> **To do**
Any images in the records should be skipped; transcribe the rest exactly.

> **Exercise data**
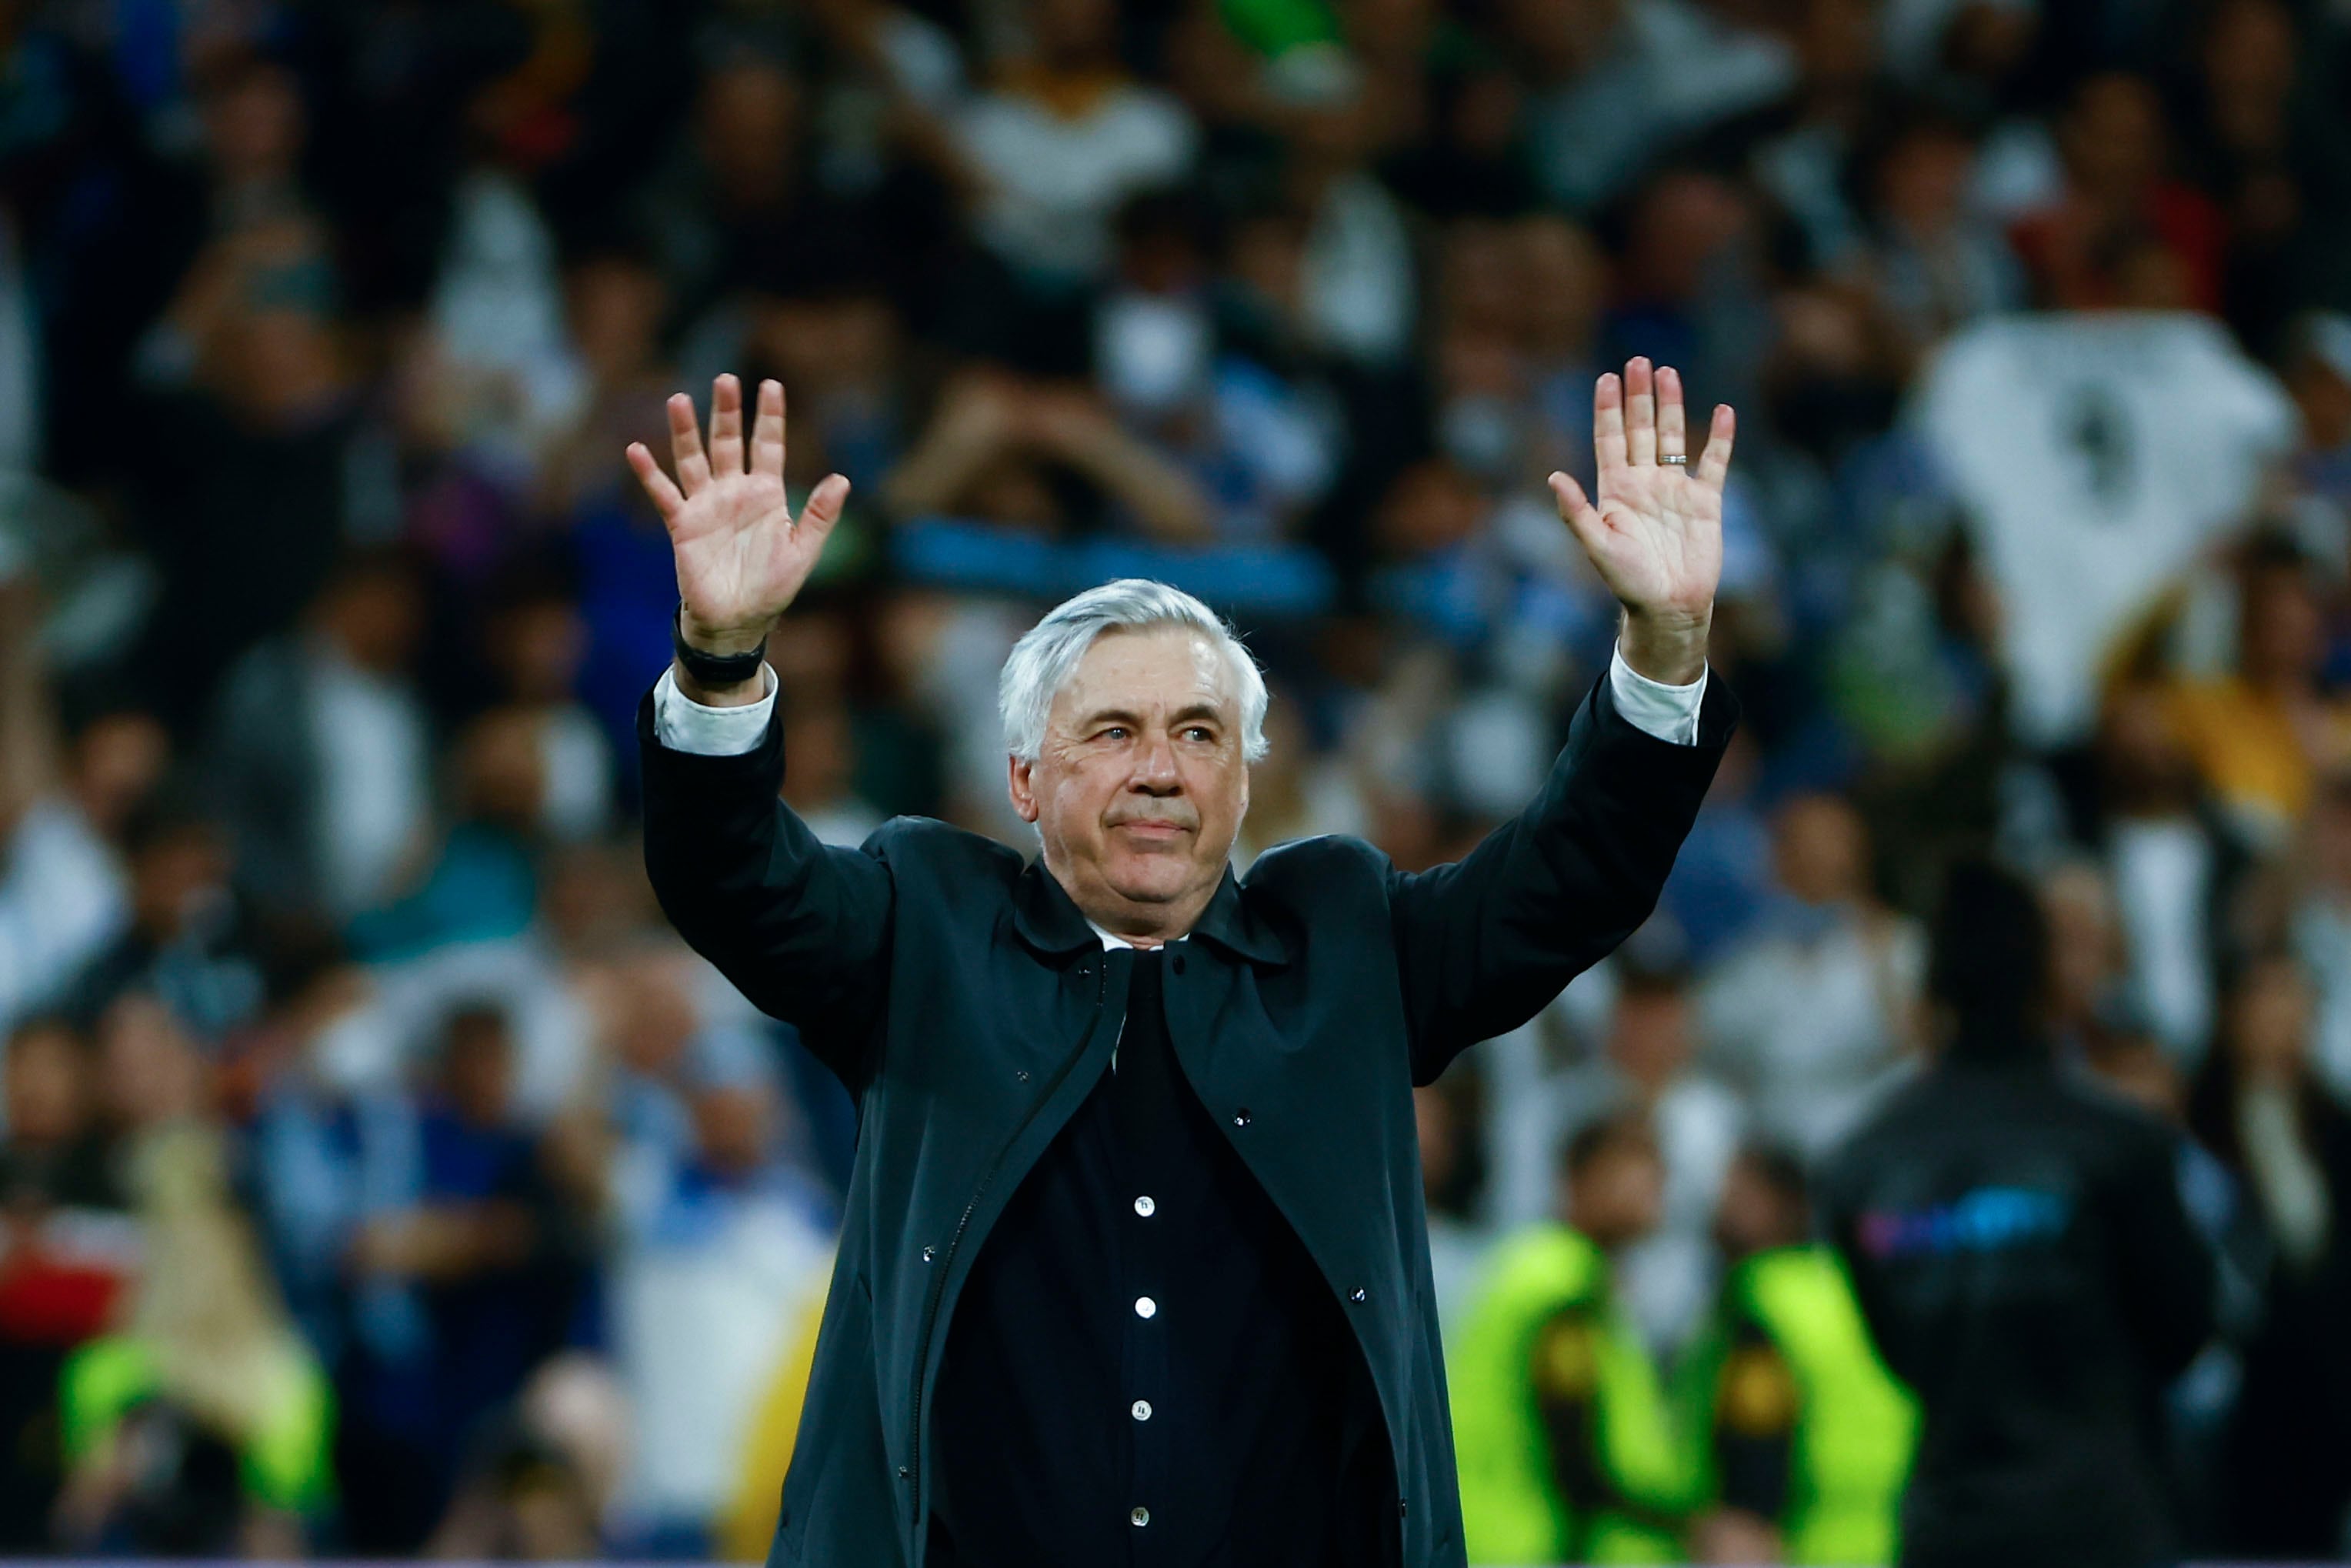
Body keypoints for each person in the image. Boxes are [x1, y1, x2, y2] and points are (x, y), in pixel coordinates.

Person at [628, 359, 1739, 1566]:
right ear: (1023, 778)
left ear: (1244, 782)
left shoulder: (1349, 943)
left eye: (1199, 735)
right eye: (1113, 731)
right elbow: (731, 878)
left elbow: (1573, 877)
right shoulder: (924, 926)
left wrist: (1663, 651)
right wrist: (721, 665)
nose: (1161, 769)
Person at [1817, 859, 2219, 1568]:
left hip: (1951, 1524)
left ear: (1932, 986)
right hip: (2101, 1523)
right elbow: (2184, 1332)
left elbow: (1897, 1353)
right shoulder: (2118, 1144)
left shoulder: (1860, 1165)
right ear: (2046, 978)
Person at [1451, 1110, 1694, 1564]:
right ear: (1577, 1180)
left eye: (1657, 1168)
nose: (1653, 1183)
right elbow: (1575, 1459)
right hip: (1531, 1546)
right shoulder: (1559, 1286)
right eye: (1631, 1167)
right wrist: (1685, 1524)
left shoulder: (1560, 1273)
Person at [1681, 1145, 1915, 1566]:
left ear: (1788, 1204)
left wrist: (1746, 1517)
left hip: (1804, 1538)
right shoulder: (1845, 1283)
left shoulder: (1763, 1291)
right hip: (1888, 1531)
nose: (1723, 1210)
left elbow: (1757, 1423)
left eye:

> **Finished task**
Body keypoints for each person in the image. Boxes are [x1, y1, x2, y2] and points are (x, y), in pixel coordinates.

Person at [628, 359, 1739, 1566]:
right ear: (1023, 778)
left ear: (1244, 782)
left shoulder: (1349, 943)
left eye: (1199, 735)
right eye: (1113, 731)
right elbow: (731, 878)
left elbow: (1573, 877)
right shoulder: (924, 926)
left wrist: (1663, 651)
right wrist: (721, 665)
nose: (1161, 769)
Person at [1817, 859, 2219, 1568]:
left hip: (1951, 1524)
left ear: (1932, 986)
right hip: (2101, 1523)
right elbow: (2184, 1332)
left elbow: (1897, 1353)
right shoulder: (2118, 1144)
left shoulder: (1860, 1165)
right ear: (2046, 978)
Person at [1451, 1110, 1694, 1564]:
right ear: (1577, 1180)
left eye: (1657, 1168)
nose: (1653, 1183)
right elbow: (1575, 1459)
right hip: (1531, 1546)
right shoulder: (1559, 1286)
right eye: (1631, 1167)
right wrist: (1685, 1524)
left shoulder: (1560, 1273)
Person at [1681, 1145, 1915, 1566]:
left ear: (1788, 1204)
left wrist: (1746, 1517)
left hip: (1804, 1538)
right shoulder: (1845, 1283)
left shoulder: (1763, 1291)
right hip: (1888, 1531)
nose: (1723, 1210)
left elbow: (1757, 1423)
left eye:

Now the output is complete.